The walls are a light colour and I'm concerned that the stains are there for good. If I can't remove them I'll be forced to wait a few months until the deck is cleaned and oiled at which time I'll get the walls 'touched' up. This is obviously the expensive option so any advice on the best method to remove the stubborn stains would be greatly appreciated. 
Cheers

----------


## UteMad

Hi Luckysack 
For starters even though you have decided to not coat your deck for 3 months there is nothing stopping you flushing 90% of the tannins out with napisan wash and scrub now and lesson your head aches.... You will have to do it again when you coat but it will greatly reduce your stainage..... The stains on the render if its bare to be painted then who cares ....i have used domestos when on jobs to clean it off if i need to take it off with what the customer has at home... Other wise you can mix up a mild phosphoric acid solution....... 
cheers utemad  www.dialadeck.com.au

----------


## ozwinner

Oxalic acid.
Available from Bunnings. 
Al  :Smilie:

----------


## luckysack

Thanks for the advise guys, 
I'll try the napisan wash straight away and attempt to budge the stains with oxalic acid. I've already tried bleach which I'm pretty sure is the same as Domestos??
I've got a good 80m2 of decking to scrub down so I'll be busy. I'll get some before and after photos of the stain cleaning. I've seen other stains before but nothing quite like this. The walls already have the final coat of acrylic render on them so I have to be a bit careful. 
I'll see how I go. 
Cheers

----------


## luckysack

Well I've washed the entire deck down with napisan and my shoes and clothes are stained a rich blood colour.
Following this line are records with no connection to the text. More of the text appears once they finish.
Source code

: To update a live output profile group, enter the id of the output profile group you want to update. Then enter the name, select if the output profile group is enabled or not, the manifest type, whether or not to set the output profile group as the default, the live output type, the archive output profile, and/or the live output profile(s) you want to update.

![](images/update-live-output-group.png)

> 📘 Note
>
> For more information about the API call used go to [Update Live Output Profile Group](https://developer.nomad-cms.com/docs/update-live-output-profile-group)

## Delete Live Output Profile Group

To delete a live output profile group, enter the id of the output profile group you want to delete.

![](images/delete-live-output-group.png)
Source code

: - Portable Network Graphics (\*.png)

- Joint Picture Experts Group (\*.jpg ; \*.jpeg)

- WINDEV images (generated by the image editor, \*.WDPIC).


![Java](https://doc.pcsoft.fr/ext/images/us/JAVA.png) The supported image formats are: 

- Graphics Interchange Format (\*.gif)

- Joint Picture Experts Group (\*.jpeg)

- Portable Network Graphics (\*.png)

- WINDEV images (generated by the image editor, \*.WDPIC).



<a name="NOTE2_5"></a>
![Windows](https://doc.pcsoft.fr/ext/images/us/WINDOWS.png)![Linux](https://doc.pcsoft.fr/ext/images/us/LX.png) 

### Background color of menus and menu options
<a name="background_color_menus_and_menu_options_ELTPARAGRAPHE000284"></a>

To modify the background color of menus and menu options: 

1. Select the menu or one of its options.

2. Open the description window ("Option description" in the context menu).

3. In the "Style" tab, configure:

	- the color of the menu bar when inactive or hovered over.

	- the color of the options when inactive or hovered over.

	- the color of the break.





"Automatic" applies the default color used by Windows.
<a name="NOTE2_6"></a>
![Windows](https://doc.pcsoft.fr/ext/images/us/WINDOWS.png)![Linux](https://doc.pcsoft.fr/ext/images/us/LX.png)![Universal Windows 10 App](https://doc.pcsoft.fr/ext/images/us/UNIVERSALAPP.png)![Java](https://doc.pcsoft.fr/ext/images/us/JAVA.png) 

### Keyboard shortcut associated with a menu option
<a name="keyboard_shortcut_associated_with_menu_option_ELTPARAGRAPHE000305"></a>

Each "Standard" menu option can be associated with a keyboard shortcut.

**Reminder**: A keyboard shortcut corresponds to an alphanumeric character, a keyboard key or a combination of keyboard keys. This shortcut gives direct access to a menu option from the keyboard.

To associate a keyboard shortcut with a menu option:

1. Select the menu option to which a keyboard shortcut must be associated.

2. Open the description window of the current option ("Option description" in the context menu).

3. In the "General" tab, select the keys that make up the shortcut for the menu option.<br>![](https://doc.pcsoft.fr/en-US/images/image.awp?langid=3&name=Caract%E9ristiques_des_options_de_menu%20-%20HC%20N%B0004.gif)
It definately got some colour out of the timber but I'm sure there is more to come seeing as the boards have only been down for about a week. 
On the other hand I tried some oxalic acid on the render stains and had NO luck. I tried varying strengths and let the acid soak on the render for a good hour. It didn't even lighten the stain or mildly bleach the render.
I think I'm resigned to putting a scratch coatof render on the walls after few more months.
Once again thanks for the advise.

----------


## Larry McCully

I had some tannnin stains from blackbutt flooring on some tiles once. I had left some of cuts on a tiled deck and it rained overnight. The next day their was stains left on the tiles. I went down to bunnings and brought a bottle of deck wash that claimed to remove tanninan stains. I poured it on the stains and left it for about 10 min, i used a stiff bristle scrubing brush and washed it down with a hose. It all came of, in some parts i had to do a 2nd and 3rd go untill all of the stain had gone. Check out bunnings and some of the washes that are are avail, you may have success.

----------


## dan76n

Nappisan seems to work for me, I use it in a bucket of hot water, with a scrubbing brush and some elbow greese.
Check out my topic on merbau bleading http://www.woodworkforums.ubeaut.com...ad.php?t=50152 
I have scrubbed it all away, problem is it will just keep coming back when the timber gets wet until all the tannins are gone

----------


## luckysack

I've finally found something that gets rid of the tannin stains on the render. Plain old bleach!  
I simply used a paint brush to paint on domestos (undiluted) and allowed it to dry. I was amazed to find the walls looking like new the next day. 
Other washes such as napisan and every acid under the sun will not even budge the stains once they dry. If you can get to the stain before it drys its relatively easy to remove but once it drys bleach is the only solution. Otherwise known as sodium hypochlorite. I was also surprised that the colour of the render was not affected by the bleach.
Sydney is currently experiencing severe storms and flash flooding so I'm sure the tannins will make their way out of the timber soon enough. The colour leaching from the decking timber is definately getting lighter.  
Hope the wait is worth it.

----------


## DayDreamer

Hey Lucky; 
Did you wash off the bleech after it dried or did you just leave it on to come off in the next rain? 
cheers.

----------


## UteMad

> I've finally found something that gets rid of the tannin stains on the render. Plain old bleach!  
> I simply used a paint brush to paint on domestos (undiluted) and allowed it to dry. I was amazed to find the walls looking like new the next day. 
> Hope the wait is worth it.

  
THE DOMESTOS DOES IT ALRIGHT HEY !! 
Utemad

----------


## dan76n

Well I tried the old bleach trick and to my surprise it worked, seems to do the same as napisan but alot less effort....

----------